→ **PASSAGE SHOWN**:
%%
Section 4: Requirements.
(a) Before proposing any amendment to an existing law, lawmakers must read and fully comprehend the text of the law they intend to amend.
(b) Lawmakers must sign a statement attesting to the fact that they have read and understood the law they are proposing to amend.
(c) The signed statement must be included in the legislative record for the proposed amendment.

That way, these lawmakers actually know what they’re talking about. Oh wait, that would be too much to ask for.

Anonymous Coward says:

Re:

(b) Lawmakers must sign a statement attesting to the fact that they have read and understood the law they are proposing to amend.

You’ve never signed a mortgage, a car loan, or bought a toaster lately, have you? There’s this button you can click – it’s right there … – and you get your car, or your toaster. All those words above it? Those won’t matter. Probably.

Hobbes says:

All of these discussions seem to take it for granted that the lawmakers are operating in good faith — that they’re terribly concerned about the children (or whoever), and they need to tweak 230 to accomplish this truly, obviously, worthwhile goal.
%%
Stored data
%%
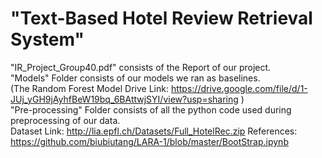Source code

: # "Text-Based Hotel Review Retrieval System"

 "IR_Project_Group40.pdf" consists of the Report of our project. <br />
 "Models" Folder consists of our models we ran as baselines. <br />
    (The Random Forest Model Drive Link: https://drive.google.com/file/d/1-JUj_yGH9jAyhfBeW19bq_6BAttwjSYI/view?usp=sharing )   <br />
  "Pre-processing" Folder consists of all the python code used during preprocessing of our data. <br />
 Dataset Link: http://lia.epfl.ch/Datasets/Full_HotelRec.zip
References: https://github.com/biubiutang/LARA-1/blob/master/BootStrap.ipynb
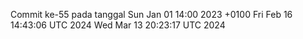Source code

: Commit ke-55 pada tanggal Sun Jan 01 14:00 2023 +0100
Fri Feb 16 14:43:06 UTC 2024
Wed Mar 13 20:23:17 UTC 2024

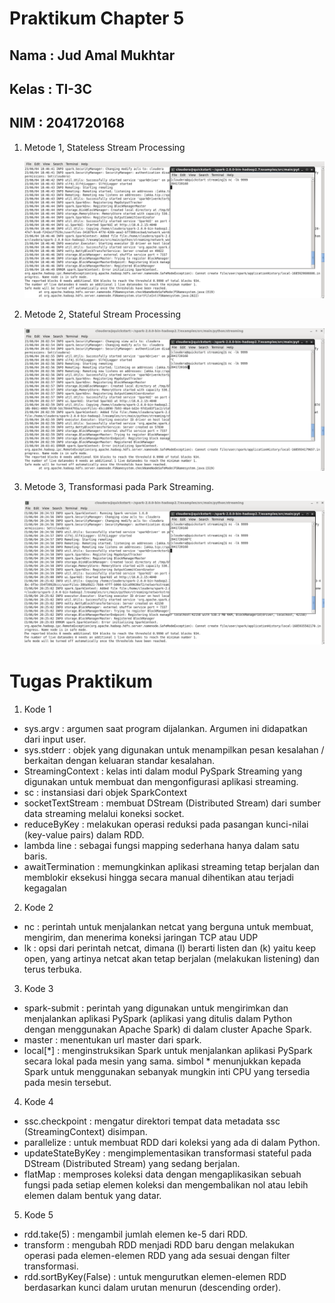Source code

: # Praktikum Chapter 5

## Nama : Jud Amal Mukhtar

## Kelas : TI-3C 

## NIM : 2041720168

1. Metode 1, Stateless Stream Processing

    ![SS](img/01.png)

2. Metode 2, Stateful Stream Processing

    ![SS](img/02.png)

3. Metode 3, Transformasi pada Park Streaming.

    ![SS](img/03.png)

# Tugas Praktikum

1. Kode 1
 - sys.argv : argumen saat program dijalankan. Argumen ini didapatkan dari input user.
 - sys.stderr : objek yang digunakan untuk menampilkan pesan kesalahan / berkaitan dengan keluaran standar kesalahan.
 - StreamingContext : kelas inti dalam modul PySpark Streaming yang digunakan untuk membuat dan mengonfigurasi aplikasi streaming.
 - sc : instansiasi dari objek SparkContext
 - socketTextStream : membuat DStream (Distributed Stream) dari sumber data streaming melalui koneksi socket.
 - reduceByKey : melakukan operasi reduksi pada pasangan kunci-nilai (key-value pairs) dalam RDD.
 - lambda line : sebagai fungsi mapping sederhana hanya dalam satu baris.  
 - awaitTermination : memungkinkan aplikasi streaming tetap berjalan dan memblokir eksekusi hingga secara manual dihentikan atau terjadi kegagalan

2. Kode 2
 - nc : perintah untuk menjalankan netcat yang berguna untuk membuat, mengirim, dan menerima koneksi jaringan TCP atau UDP
 - lk : opsi dari perintah netcat, dimana (l) berarti listen dan (k) yaitu keep open, yang artinya netcat akan tetap berjalan (melakukan listening) dan terus terbuka.

3. Kode 3
 - spark-submit : perintah yang digunakan untuk mengirimkan dan menjalankan aplikasi PySpark (aplikasi yang ditulis dalam Python dengan menggunakan Apache Spark) di dalam cluster Apache Spark.
 - master : menentukan url master dari spark.
 - local[*] : menginstruksikan Spark untuk menjalankan aplikasi PySpark secara lokal pada mesin yang sama. simbol * menunjukkan kepada Spark untuk menggunakan sebanyak mungkin inti CPU yang tersedia pada mesin tersebut.

4. Kode 4
 - ssc.checkpoint : mengatur direktori tempat data metadata ssc (StreamingContext) disimpan.
 - parallelize : untuk membuat RDD dari koleksi yang ada di dalam Python.
 - updateStateByKey : mengimplementasikan transformasi stateful pada DStream (Distributed Stream) yang sedang berjalan.
 - flatMap : memproses koleksi data dengan mengaplikasikan sebuah fungsi pada setiap elemen koleksi dan mengembalikan nol atau lebih elemen dalam bentuk yang datar. 

5. Kode 5
 - rdd.take(5) : mengambil jumlah elemen ke-5 dari RDD.
 - transform : mengubah RDD menjadi RDD baru dengan melakukan operasi pada elemen-elemen RDD yang ada sesuai dengan filter transformasi.
 - rdd.sortByKey(False) : untuk mengurutkan elemen-elemen RDD berdasarkan kunci dalam urutan menurun (descending order).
%%
→ **DIRECTIVE A**: Copy everything in the stored data entries from the start down to the line containing "Hotel Review Retrieval", including both ends, and leave the pictures out of your answer.
→ **DIRECTIVE B**: Carry on the comment thread about lawmakers reading the laws they amend from the point where it stops.

→ **REPLY A**:
Source code

: # "Text-Based Hotel Review Retrieval System"

→ **REPLY B**:
In a word, bullshit.

One of the tells is that these laws never seem to take any other concrete steps toward a solution.

Let me be a little cynical here. The problem they’re trying to solve IS section 230. Imagine how upset they (or rather the people who have bought them) must have been when, JUST as they had succeeded in gaining complete control of the press, and of the national marketplace of ideas, along comes this stupid little clause that allows the rabble to publish — AND AMPLIFY — all these ideas that they have been trying to quash for the last 100 years. Ideas like liberty, like equality, like organizing and building communities. It must be absolutely galling to them.

Too cynical? A little paranoid? I really doubt it.